Martin quitta la salle et l’homme aux cheveux blancs, il posa le plateau sur le comptoir, près de la caisse, fit le tour du bar et rangea délicatement les verres sales dans la machine qui bientôt recracherait au plafond et sa chaleur et sa vapeur. Et s’il avait raison ? se demanda Martin, en appuyant sur le bouton rouge qui lançait le cycle de lavage court. Ne suis-je pas en train de passer à côté d’une chance que beaucoup m’envieraient ? J’ai une belle gueule, un beau corps si je le travaille, du charme à ce qu’on dit, les langues, je sais les apprendre, les accents je sais les prendre… Il a raison, le vieux, qu’est-ce que je fous là ? Ces études, finalement, pour qui je les fais ? Pour moi ou pour tous ceux à qui je veux prouver que moi aussi, le petit serveur, je peux réussir et l’université et mieux que quiconque, oui, à tous leur montrer. C’est pour eux que je trime comme un forcené ? Carriériste je ne le suis pas, je m’en fiche complètement de savoir ce que je ferai plus tard, je ne crois pas en leur société où il faut étudier pour augmenter ses chances de dégoter un bon boulot, qu’ils crèvent, eux et le mérite érigé en divinité. Martin le savait, comme il avait cru en Dieu et son fils cloué au poteau, pas la croix, le poteau, jamais il n’accepterait la compromission. Jamais il n’irait draguer les recruteurs de jeunes talents, son titre et son prix de faculté en poche. Plutôt clamser.

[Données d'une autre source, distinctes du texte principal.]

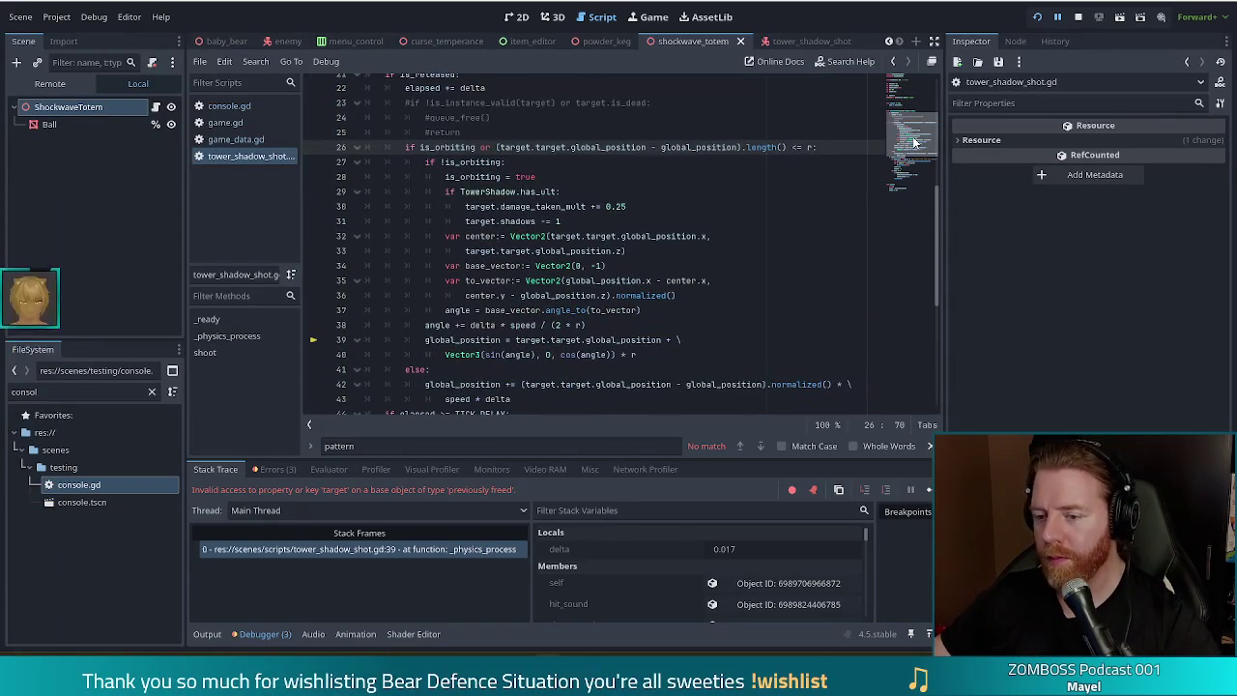
scroll(913, 145, down, 2)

Martin se leva, derrière lui le Léman et la voile qui s’en allait au loin, devant lui son destin qu’il savait tenir comme la nuit entre ses mains. Le vieil homme n’avait rien compris, décida Martin. J’ai faim, se dit-il en gravissant l’avenue des Bains. Ses pupilles n’étaient plus aussi noires que d’habitude, la nuit avait eu raison d’elles, leur détente laissait entrevoir un peu de brun, le brun de cette drogue qui l’aimait tant.